(Collected data entries)
## Begin

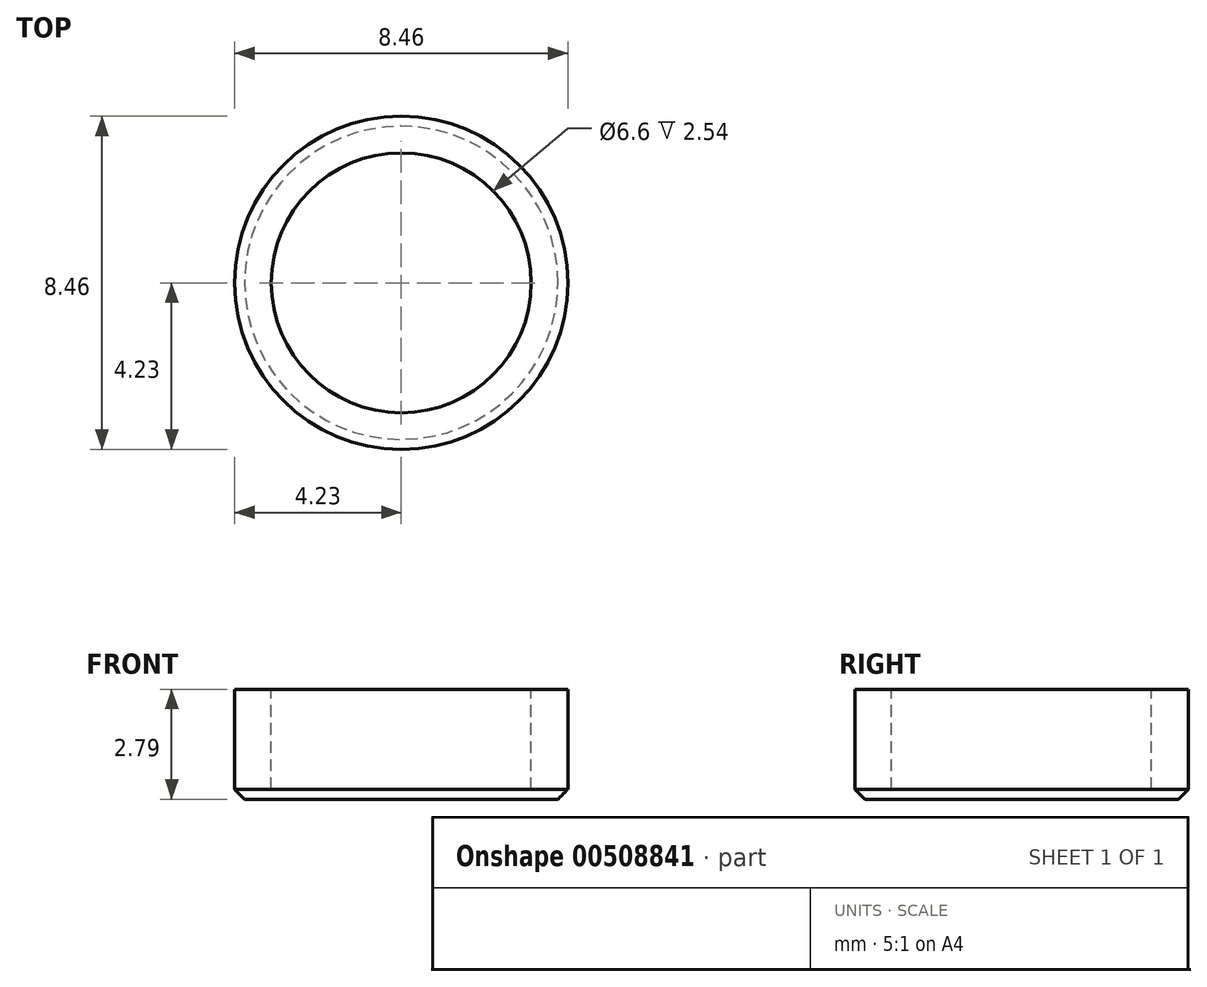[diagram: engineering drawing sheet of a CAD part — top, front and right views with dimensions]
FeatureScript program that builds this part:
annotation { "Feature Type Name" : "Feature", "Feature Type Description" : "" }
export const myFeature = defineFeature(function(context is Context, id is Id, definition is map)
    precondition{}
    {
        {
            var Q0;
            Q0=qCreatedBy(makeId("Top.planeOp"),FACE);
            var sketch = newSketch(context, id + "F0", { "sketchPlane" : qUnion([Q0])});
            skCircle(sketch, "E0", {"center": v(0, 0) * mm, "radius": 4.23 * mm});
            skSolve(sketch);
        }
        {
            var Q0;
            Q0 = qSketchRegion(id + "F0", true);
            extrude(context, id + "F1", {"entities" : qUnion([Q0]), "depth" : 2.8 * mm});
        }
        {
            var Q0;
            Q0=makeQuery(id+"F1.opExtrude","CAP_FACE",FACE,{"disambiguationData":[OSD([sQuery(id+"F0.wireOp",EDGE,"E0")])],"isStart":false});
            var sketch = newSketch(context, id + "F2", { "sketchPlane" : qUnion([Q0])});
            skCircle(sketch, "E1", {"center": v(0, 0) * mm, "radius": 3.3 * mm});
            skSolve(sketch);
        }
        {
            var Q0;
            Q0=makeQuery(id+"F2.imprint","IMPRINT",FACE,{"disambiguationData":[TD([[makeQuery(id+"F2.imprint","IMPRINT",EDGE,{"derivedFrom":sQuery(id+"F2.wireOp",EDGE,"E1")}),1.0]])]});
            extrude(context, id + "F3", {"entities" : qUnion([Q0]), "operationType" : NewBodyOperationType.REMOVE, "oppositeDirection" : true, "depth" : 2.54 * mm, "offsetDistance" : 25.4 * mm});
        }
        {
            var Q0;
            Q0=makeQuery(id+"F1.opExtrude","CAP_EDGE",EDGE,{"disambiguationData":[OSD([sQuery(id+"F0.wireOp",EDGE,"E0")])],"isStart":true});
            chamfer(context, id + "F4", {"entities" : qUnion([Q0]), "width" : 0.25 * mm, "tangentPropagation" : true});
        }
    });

## End

## Short problem
Quote the entries above line for line, without the pictures.

## Output of the task
[diagram: engineering drawing sheet of a CAD part — top, front and right views with dimensions]
FeatureScript program that builds this part:
annotation { "Feature Type Name" : "Feature", "Feature Type Description" : "" }
export const myFeature = defineFeature(function(context is Context, id is Id, definition is map)
    precondition{}
    {
        {
            var Q0;
            Q0=qCreatedBy(makeId("Top.planeOp"),FACE);
            var sketch = newSketch(context, id + "F0", { "sketchPlane" : qUnion([Q0])});
            skCircle(sketch, "E0", {"center": v(0, 0) * mm, "radius": 4.23 * mm});
            skSolve(sketch);
        }
        {
            var Q0;
            Q0 = qSketchRegion(id + "F0", true);
            extrude(context, id + "F1", {"entities" : qUnion([Q0]), "depth" : 2.8 * mm});
        }
        {
            var Q0;
            Q0=makeQuery(id+"F1.opExtrude","CAP_FACE",FACE,{"disambiguationData":[OSD([sQuery(id+"F0.wireOp",EDGE,"E0")])],"isStart":false});
            var sketch = newSketch(context, id + "F2", { "sketchPlane" : qUnion([Q0])});
            skCircle(sketch, "E1", {"center": v(0, 0) * mm, "radius": 3.3 * mm});
            skSolve(sketch);
        }
        {
            var Q0;
            Q0=makeQuery(id+"F2.imprint","IMPRINT",FACE,{"disambiguationData":[TD([[makeQuery(id+"F2.imprint","IMPRINT",EDGE,{"derivedFrom":sQuery(id+"F2.wireOp",EDGE,"E1")}),1.0]])]});
            extrude(context, id + "F3", {"entities" : qUnion([Q0]), "operationType" : NewBodyOperationType.REMOVE, "oppositeDirection" : true, "depth" : 2.54 * mm, "offsetDistance" : 25.4 * mm});
        }
        {
            var Q0;
            Q0=makeQuery(id+"F1.opExtrude","CAP_EDGE",EDGE,{"disambiguationData":[OSD([sQuery(id+"F0.wireOp",EDGE,"E0")])],"isStart":true});
            chamfer(context, id + "F4", {"entities" : qUnion([Q0]), "width" : 0.25 * mm, "tangentPropagation" : true});
        }
    });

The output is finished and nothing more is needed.